They think they’re smarter than everyone else.
Here’s their chance to show it.
They think they can reinvent a 100-plus-year-old game.
Here’s a stage on which they can prove it.
With Julio Urías on administrative leave in the wake of his arrest for suspicion of domestic violence and Walker Buehler officially ruled out from pitching this season, Andrew Friedman and his assistants are dealing with a major crisis.
The Dodgers don’t have starting pitching. More precisely, they don’t have the kind of starting pitching necessary to win in the postseason.
This is my opinion, of course, not Friedman’s or his front office’s.
They think they can win without a front-line starter.
They think they can win with an assembly line of openers, swingmen and relievers.
They think they can win by making pitching change after pitching change to create favorable matchups.
In previous seasons, Friedman’s baseball operations department has almost gone out of its way to make these points, even when it didn’t have to. This year, they won’t have a choice but to do so.
Urías hadn’t pitched like a No. 1 starter this year, but he’d pitched like a No. 1 starter before, which meant the Dodgers at least had a potential No. 1 starter. Now, they’re unlikely to even have him.
The team’s only other dependable starter was Clayton Kershaw, who has been clearly limited by shoulder problems in recent starts. Kershaw’s scheduled start on Monday was pushed back to Friday, then Saturday.
With Urías expected to be unavailable and Kershaw’s condition uncertain, every postseason game the Dodgers play this year could be a bullpen game.
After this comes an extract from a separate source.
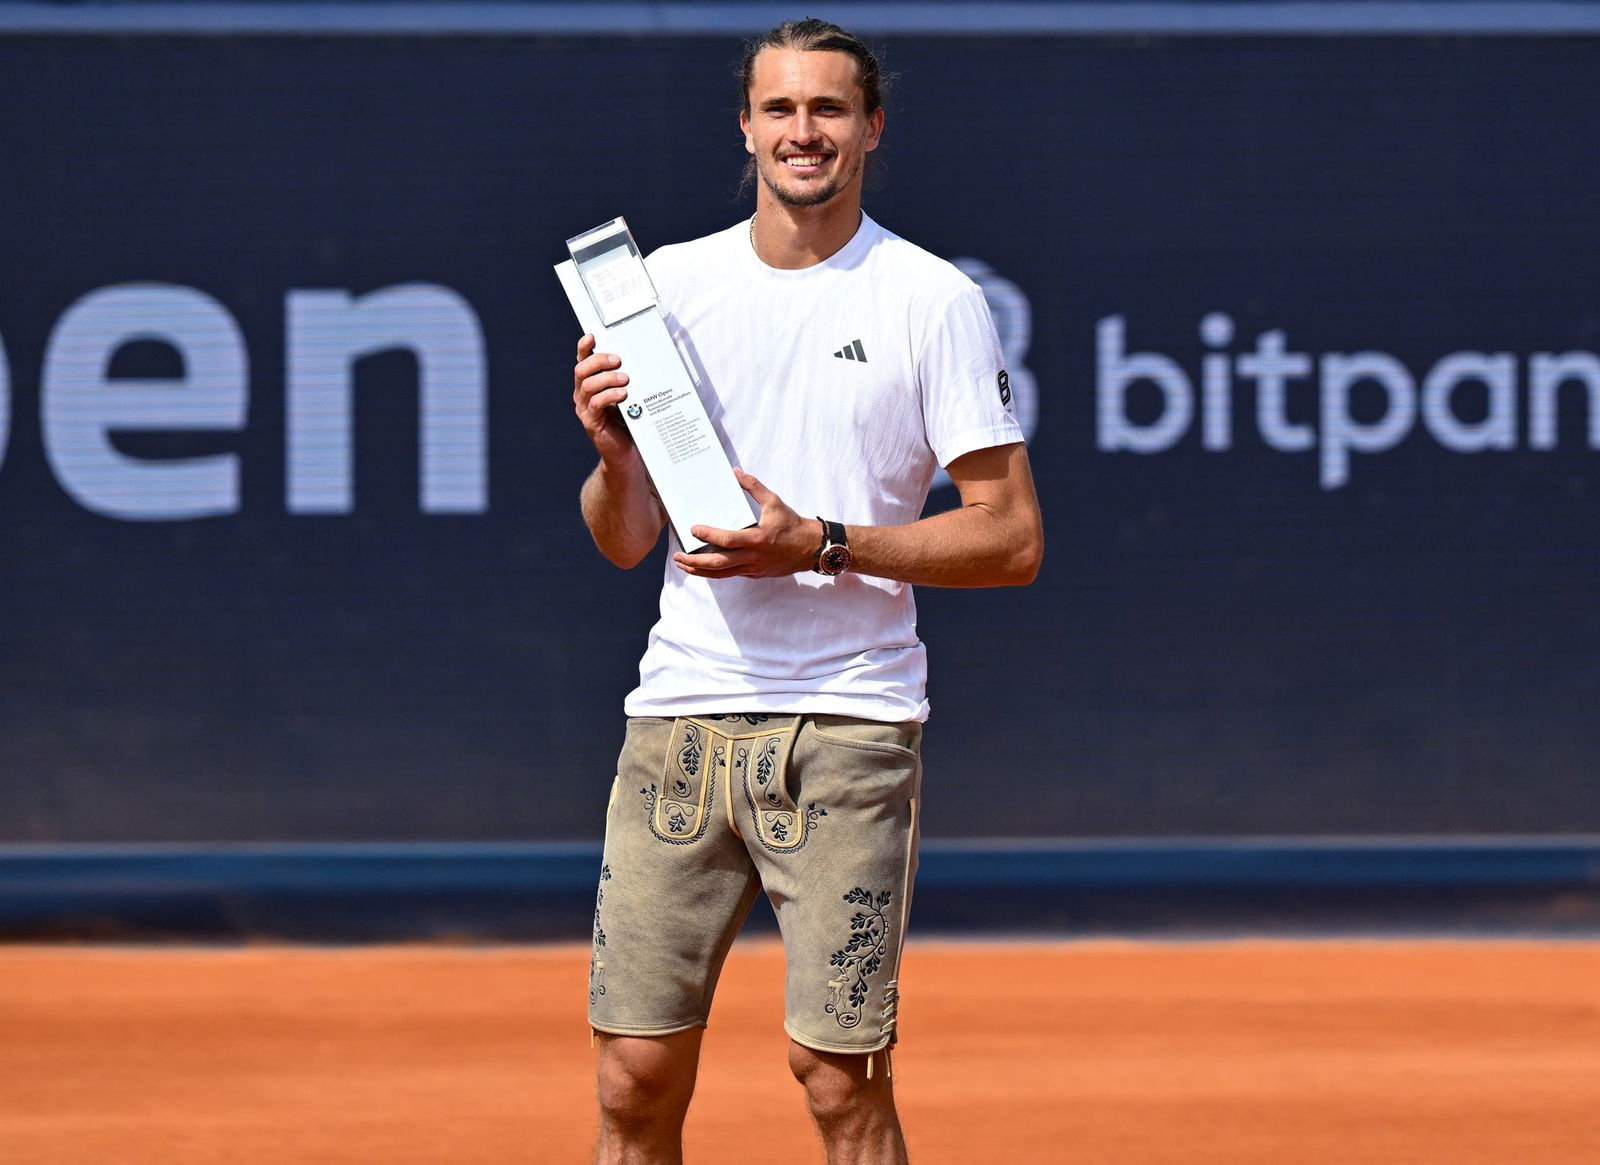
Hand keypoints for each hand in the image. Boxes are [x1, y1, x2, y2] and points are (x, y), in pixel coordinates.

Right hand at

The Atlanta Braves have Spencer Strider and Max Fried. The Philadelphia Phillies have Aaron Nola and Zach Wheeler.
The Dodgers will have rookie Bobby Miller and, if they’re fortunate, a version of Kershaw who might not be able to touch 90 mph.
Lance Lynn is back to pitching as ineffectively as he did before the Dodgers acquired him from the Chicago White Sox. Tony Gonsolin underwent major elbow operations in recent months.
The state of their pitching staff explains why it feels as if the Dodgers are already eliminated from World Series contention even when they are just days from clinching the National League West title.
No team with such an anemic rotation has ever won the World Series.
The 2002 Angels?
They had Jarrod Washburn.
The 2015 Kansas City Royals?
They had Johnny Cueto.
The most comparable case might be the 2020 Dodgers.
“I kind of see it looking a lot like that,” manager Dave Roberts said.
Those champion Dodgers had a legitimate No. 1 starter in Buehler, but Roberts argued, “If you look throughout the entire postseason, the innings covered by the ’pen or people outside of Walker was vast.”
The current Dodgers have something the 2020 Dodgers didn’t: an established closer.
Kenley Jansen was relegated to mop-up duty after struggling early in the 2020 postseason. These Dodgers will enter the postseason with the advantage of a designated ninth-inning pitcher in Evan Phillips.
The Dodgers will be helped by the schedule in the divisional round, as the two days off in the best-of-five series should allow the team’s most important relievers to pitch in a majority of the games.
But what about the best-of-seven National League Championship Series? Won’t the Dodgers turn into the 2020 Atlanta Braves, who held a three-games-to-one lead against them in the NLCS, only for their pitchers to run out of gas?
The Dodgers are banking on their depth, which should allow them to better distribute their workload, according to Roberts.
“Whether we have 12 pitchers or 13 pitchers on a particular series roster, it’s gonna be as much as we’ve leaned on every guy,” Roberts said. “We’re gonna have to do that because if you look at our starting staff, there aren’t really two or three guys that I can say, hey, we’re gonna run them out there for seven innings.”
Seven? The Dodgers will be lucky if any of their starters make it through the fourth.
“I still believe that collectively we have enough arm talent to prevent runs,” Roberts said. “It’s certainly not going to be on the traditional side, but I think we’re OK with that.”
What other choice do they have? The Dodgers don’t have arms. They think they have brains. Now, their championship ambitions depend on whether Friedman and his baseball operations department can figure out how to register 27 outs a game without any one pitcher recording more than a dozen of them. The playoffs for them have become a math equation — and the equation might not have a solution.